● **TASK TO COMPLETE**:
This exercise asks for an exact copy of every entry below, with pictures omitted.

● **DATA UNDER STUDY**:
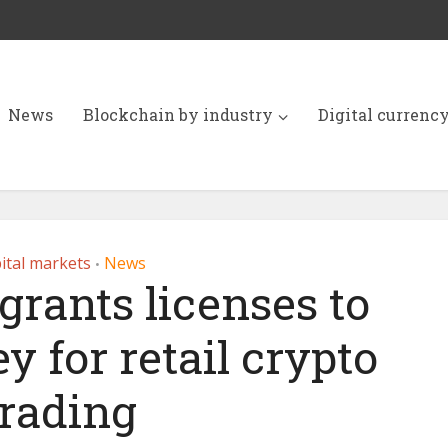
News
Blockchain by industry
Digital currenc
ital markets
News
•
rants licenses to
 for retail crypto
trading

● **RESULT**:
News
Blockchain by industry
Digital currenc
ital markets
News
•
rants licenses to
 for retail crypto
trading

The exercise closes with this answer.